No acertaba plenamente Mustafa Masmoudi --en su día redactor del Informe MacBride -- cuando el pasado viernes declaraba ante los periodistas del F²rum: "Mañana viviremos la gran boda entre el poder político y el poder mediático". Hubo algo de boda sí, pero también de divorcio.

Prensa, radio y televisión se volcaron en el acontecimiento hasta la saturación, para desesperación de comercios, restaurantes y la industria del ocio en general. Salvo excepciones contadísimas, los directivos de todos los medios de comunicación impusieron la táctica del fútbol total. Y ello supuso la aparición de una nueva suerte de competencia: no sólo los diarios rivalizaron el domingo entre ellos, como siempre, sino que pasaron a disputarle el terreno directamente a la prensa rosa a base de cuadernillos en color con docenas y docenas de fotografías que en otros acontecimientos equiparables --la boda de las infantas, por ejemplo-- quedaban reservadas para las revistas. Al menos en esa ocupación del espacio disponible casi monotemática.

Situada la batalla en esos términos --y después de casi 19 horas de televisión dedicada a la boda al alcance de 25 millones de ciudadanos españoles que, según los audímetros, siguieron la ceremonia--, prensa y radio, así como cierta televisión, quedaron convocados a contar algo de lo mucho que la realización hurtó a los espectadores.

Aceptando que ya se sobreentendía --gracias a la publicidad de días anteriores-- que el novio no era el cardenal Rouco, ni la novia cualquiera de las cantantes del coro --error al que podía inducir el tiempo de presencia en pantalla--, quedará para siempre la duda del sentido de aquella mezcla de imágenes: podía tratarse de un homenaje a Pilar Miró --por lo que se la echó de menos profesionalmente--, o de una jornada de reconciliación con la Iglesia católica y sus ritos --que de no ser porque ya cesaron los ministros del Opus y de los Legionarios de Cristo se hubiera sospechado-- o de promoción de una de las catedrales menos interesantes del mundo arquitectónicamente.

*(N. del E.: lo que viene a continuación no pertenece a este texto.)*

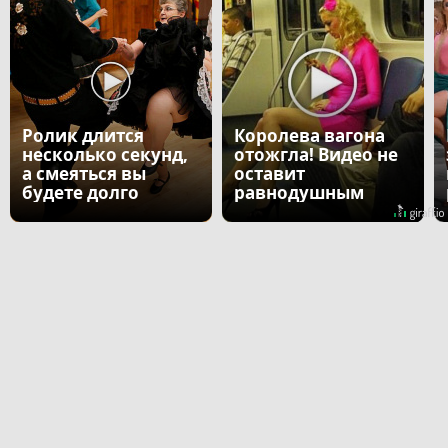
Ролик длится
Королева вагона
несколько секунд,
отожгла! Видео не
а смеяться вы
оставит
будете долго
равнодушным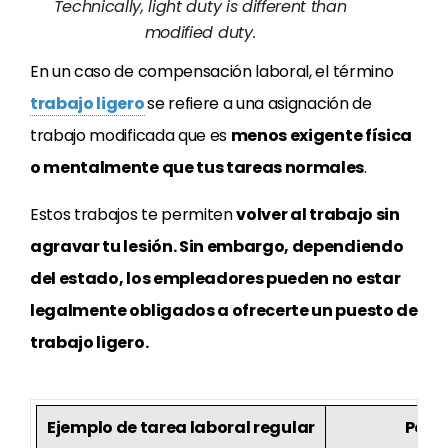
Technically, light duty is different than
modified duty.
En un caso de compensación laboral, el término
trabajo ligero
se refiere a una asignación de
trabajo modificada que es
menos exigente física
o mentalmente que tus tareas normales
.
Estos trabajos te permiten
volver al trabajo sin
agravar tu lesión. Sin embargo, dependiendo
del estado, los empleadores pueden no estar
legalmente obligados a ofrecerte un puesto de
trabajo ligero.
Ejemplo de tarea laboral regular
Posib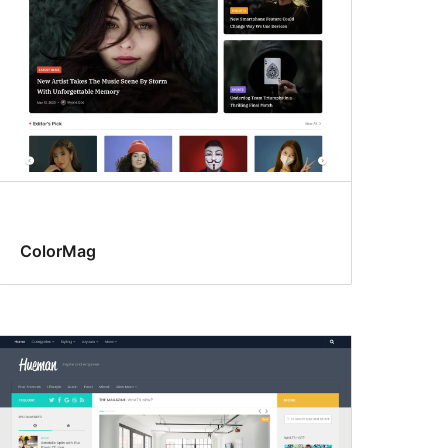
ColorMag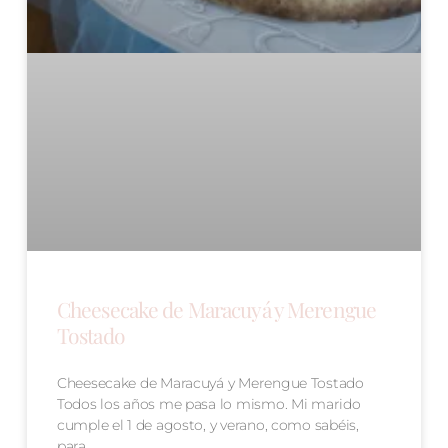
Cheesecake de Maracuyá y Merengue
Tostado
Cheesecake de Maracuyá y Merengue Tostado
Todos los años me pasa lo mismo. Mi marido
cumple el 1 de agosto, y verano, como sabéis,
para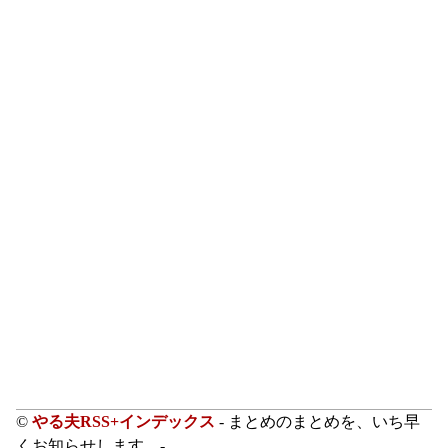
©
やる夫RSS+インデックス
- まとめのまとめを、いち早
くお知らせします。-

Y, desde luego, sorprende que los feroces columnistas que en Madrid suelen echar la culpa de todo al tripartito catalán no descubrieran detrás de lo exhibido una maniobra de Carod-Rovira para presentar al mundo la frialdad de la Monarquía española.

En todo caso, esa retransmisión consiguió que no pudiéramos saber si la reina Sofía, conmovida y emocionada tras el accidente del autobús de escolares catalanes en Soria o en la propia Almudena con los familiares de las víctimas del 11-M, era feliz, mucho o poco, durante la ceremonia. Ni tampoco si el Rey en algún momento estuvo cerca de la emoción. O lo que es peor, si los contrayentes, además de aguantar el mareo producido por el calor de los focos y la inevitable tensión del momento, tuvieron algún gesto cariñoso inmediatamente después de aproximar levemente sus caras, momento en que la cámara volvía como por automatismo al cardenal o a los violines.

Si algunas de las cámaras utilizadas en la ceremonia --al menos la fija que debía tener la novia y la del novio-- fueron debidamente masterizadas --es decir, si grababan por su cuenta, independientemente de que su imagen fuera seleccionada-- deberían reclamarse las cintas para una auditoría emocional que dejara en mejor lugar a la ya Princesa de Asturias.

Menos mal para la televisión --la TVE en esa retransmisión, al menos-- que otra televisión arregló un poco las cosas por la noche para la imagen pública de sus altezas los novios.

En el programa Salsa Rosa de Tele 5 descifraron con la ayuda de un sordomudo lo que se decían don Felipe y doña Letizia: "Sólo cuando vi lo que había escrito aquel señor después de leer sus labios --declara Nina Martí, directora ejecutiva del programa-- supe lo cariñosos que estaban los novios, algo que no percibí durante la ceremonia que vi íntegramente".

Es en ese sentido que la boda tuvo algo de divorcio: ellos se casaban, pero las cámaras no los querían y saltaba a la vista. No obstante, eso dejó amplio espacio para el resto de medios, que pudieron así corregir y desmentir lo percibido durante la retransmisión.

Algunos lo hicieron con el tono rancio con que han venido discutiendo, con estilo jaimepeñafielista, los orígenes plebeyos de doña Letizia y su condición de divorciada. Y entre ellos destacaron periodistas, presuntamente célebres, que no supieron esconder su decepción por no haber sido invitados.

Otros, sin duda, lo trataron con mayor dignidad. Y no necesariamente ahogados en almíbar.